A Microsoft software engineer has launched an innovative computer science program that’s connecting volunteers from the high-tech industry with local students.
Kevin Wang worked as a computer science teacher before coming to after graduate school and said he missed teaching after he left the profession. After a couple of years at Microsoft, Wang realized that a typical trait of high-tech work—“Very few people come in to work before 10 a.m.,” he says—created an opportunity for him to volunteer to teach a computer science class in the morning before heading into his job at Microsoft’s Redmond campus.
“With all the schools around that need computer science teachers, I realized there’s a huge opportunity,” he said.
A successful beginning
Wang, who lives in Ballard, taught a morning computer science class at University Prep, and the experience went so well that when additional school districts approached him about the possibility of teaching, he hatched a plan to expand the program, now called Technology Education and Literacy in Schools (TEALS), and started enlisting volunteers.
Last year, the program pilot included 10 volunteer teachers who taught at four high schools: Issaquah High School, Ballard High School, Cleveland High School and Nathan Hale High School.
After a rousing success last year that included increasing participation in the state’s Computer Science AP test by 5 percent, the program has been expanded to 13 area schools, including three high schools in the : Lake Washington, Juanita and Eastlake.
This year 36 industry professional volunteers (including 30 Microsoft employees) are teaching computer science classes to 740 teens. More than 60 of those teens are taking AP computer science courses, and Wang said he hopes the added enrollment will result in an increase of 20 percent more students taking AP science tests in Washington this spring.
Each of the volunteers agrees to a one-year commitment and go through extensive training on pedagogy and classroom management with Wang over the summer. When they enter the classroom, teaching classes such as Intro to Computer Science or AP Computer Science, each volunteer teacher signs a contract with the district and a certificated instructor oversees the class.
The setup enables industry professionals to participate in the program without having to get a teaching certificate, Wang said. Another bonus, he said, is that regular classroom teachers can learn along with the students so they can potentially teach the courses in the future.
“We want to make it as easy as possible for everyone involved,” Wang said.
The volunteers say they get a lot out of the program, too.
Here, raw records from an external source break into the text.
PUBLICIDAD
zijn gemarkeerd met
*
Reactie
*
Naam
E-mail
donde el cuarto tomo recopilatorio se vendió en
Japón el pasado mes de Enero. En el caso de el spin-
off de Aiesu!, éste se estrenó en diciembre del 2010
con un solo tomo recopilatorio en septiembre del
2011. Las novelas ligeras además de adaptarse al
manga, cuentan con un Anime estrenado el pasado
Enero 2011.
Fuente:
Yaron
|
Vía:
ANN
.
“It’s amazing when you see a kid get it,” says Rubaiyat Khan, an MIT-educated Microsoft program manager who is teaching computer science at Lake Washington High School in Kirkland. Khan says she has always been interested in teaching, and enjoys having the opportunity to be a role model for girls as they consider future careers, too.
“One thing I like is that girls see us teaching. We need more role models,” of people—both men and women—with successful computer industry careers in schools so students see that as a viable option for themselves, Khan says. “I felt that teachers were distant from the industry when I was in school.”
Corinne Pascale who works on Office 365 and is teaching at Juanita High School in Kirkland, says she likes being able to relate the value of computer science education to the careers many of her students envision for themselves, such as military careers or forest service fields. Pascale said she also benefits from the program because she gets to sharpen her communication skills by relaying technical information to students in a way they can understand.
“I was losing my ability to talk, like with my parents, in a non-technical way," she said. "If I can explain to a 16-year-old what a recursive loop is” that helps.
Wang wants to keep the focus of the program on improving computer science education for schools that want and need it but can’t compete with the salaries offered to such workers in the tech industry.
“It’s been kind of a guerilla operation,” he says. “Schools want computer science programs, but they can’t do it on their own. The administrations love our teachers.”
This year, the districts could receive an added benefit, as TEALS is now a recognized beneficiary of Microsoft’s corporate giving program. Though the teachers don’t get matching grants from the company for the hours they are in the classroom because they technically get paid via a stipend (about $2,500 a year) for every hour in classroom, they volunteer outside the class in prep time and training, and Microsoft matches that in-kind donation at $17 an hour.
Outside of needed supplies, those donations will go back into the school districts, Wang said. And this month, during Microsoft’s giving campaign, other Microsoft employees also can make donations to TEALS, which the company will match.
Wang said he hopes to keep expanding the program because he believes it’s a good model, but its quick success has changed his role somewhat this year. He now spends his time supervising the program and training the high-tech teachers, so he is not teaching a classroom this year himself.
Even so, Wang said he’s been very encouraged by the great response from his colleagues and local school districts.
“This is a need we can meet,” he said.